Riccardo Dal Pane: Grazie ancora, se continui così mi commuovo. The Golden King è un pezzo sviluppato su un’idea del nostro vecchio chitarrista ai tempi dei BBB. Originariamente il pezzo era decisamente diverso, quasi rock’n’roll poi gli abbiamo dato questa impronta più mistica anche grazie all’uso di tante percussioni, flauti, steel drum e campane tibetane. Molto psichedelico ed è anche uno dei miei pezzi preferiti. Shade of Grey invece è un pezzo che ho composto in solitudine, è molto lungo e particolare ma ne vado molto fiero specie per gli intrecci tra chitarre acustiche e mandolini che sfociano in un finale epico con un gran solo di moog. Il testo poi è molto toccante e visionario, parla degli ultimi momenti di vita di un uomo che sceglie di morire in solitudine tra i boschi.

Lizard: Prima accennavo all’esibizione del FIM: è naturale che per una band come la vostra il palco sia un compendio naturale dell’album. Cosa deve aspettarsi il pubblico da voi in sede live?
Riccardo Dal Pane: In parte dipende anche dalla location, ovvio che nei festival avendo meno tempo a disposizione cerchiamo di limitare i cambi strumenti e ci concentriamo di più sul nostro lato hard rock. Quando la serata lo permette però cerchiamo di intervallare anche coi nostri momenti più psichedelici e lenti, proponiamo anche un po’ di cover rivisitate secondo il nostro stile e su cui ci piace jammare. Cerchiamo poi di non ripeterci troppo a lungo di modo che chi viene a vederci spesso trovi comunque sempre nuovi stimoli nella serata.

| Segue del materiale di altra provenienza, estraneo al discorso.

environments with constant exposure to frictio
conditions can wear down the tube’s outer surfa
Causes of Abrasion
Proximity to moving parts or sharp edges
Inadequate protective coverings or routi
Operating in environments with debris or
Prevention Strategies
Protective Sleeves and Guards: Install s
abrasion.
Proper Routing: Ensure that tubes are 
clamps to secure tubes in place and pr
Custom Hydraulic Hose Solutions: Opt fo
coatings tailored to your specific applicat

Lizard: Immagino che sia forse presto per parlare del prossimo album, quindi vi chiedo semplicemente se ritenete i WItchwood come una band vera e propria che avrà un seguito e una sua stabilità o se si è trattato semplicemente di un progetto destinato a restare episodico nelle vostre rispettive carriere?
Riccardo Dal Pane: Beh, abbiamo già pronti svariati pezzi e tante idee su cui stiamo lavorando quindi spero che riusciremo in tempi brevi a fare uscire questo nuovo materiale. Certo che i Witchwood avranno continuità, siamo una band a tutti gli effetti e al momento è la nostra priorità.

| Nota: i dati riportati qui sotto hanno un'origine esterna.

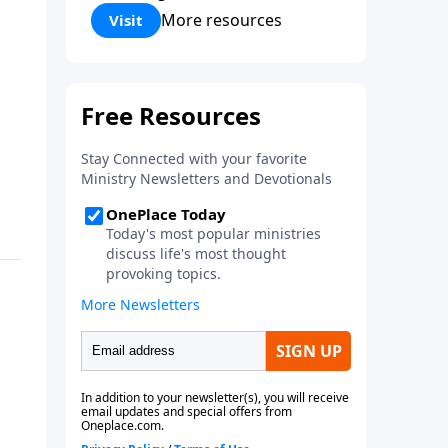
Corinthians 5:17) Fellowship
More resources
Visit
Bible Church is an independent
Bible church with a clear and
distinct purpose. Our purpose is
to be used of God in helping
people develop into fully
functioning followers of Jesus
Christ. Since our beginning in
1976, Fellowship Bible Church
has been committed to helping
people reach their world for
Jesus Christ. We believe that the
four vital functions of a healthy
church are learning, worship,
relational and witnessing
experiences. Each church has
the freedom in form as to how
to carry out these functions.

Lizard: Bene, direi che per il momento è tutto. Grazie del tempo che avete voluto dedicarci. Vi lascio la parola, se volete aggiungere qualcosa o anche solo per un saluto ai nostri lettori.
Riccardo Dal Pane: Grazie mille per la stupenda recensione, per le belle parole con cui hai descritto la nostra musica e per l’intervista. Ci teniamo a ringraziare Antonio della Jolly Roger Records per il lavoro superlativo che sta facendo per noi. E poi un grazie di cuore a tutti quelli che ci stanno supportando in questo bellissimo viaggio… grazie veramente e a presto!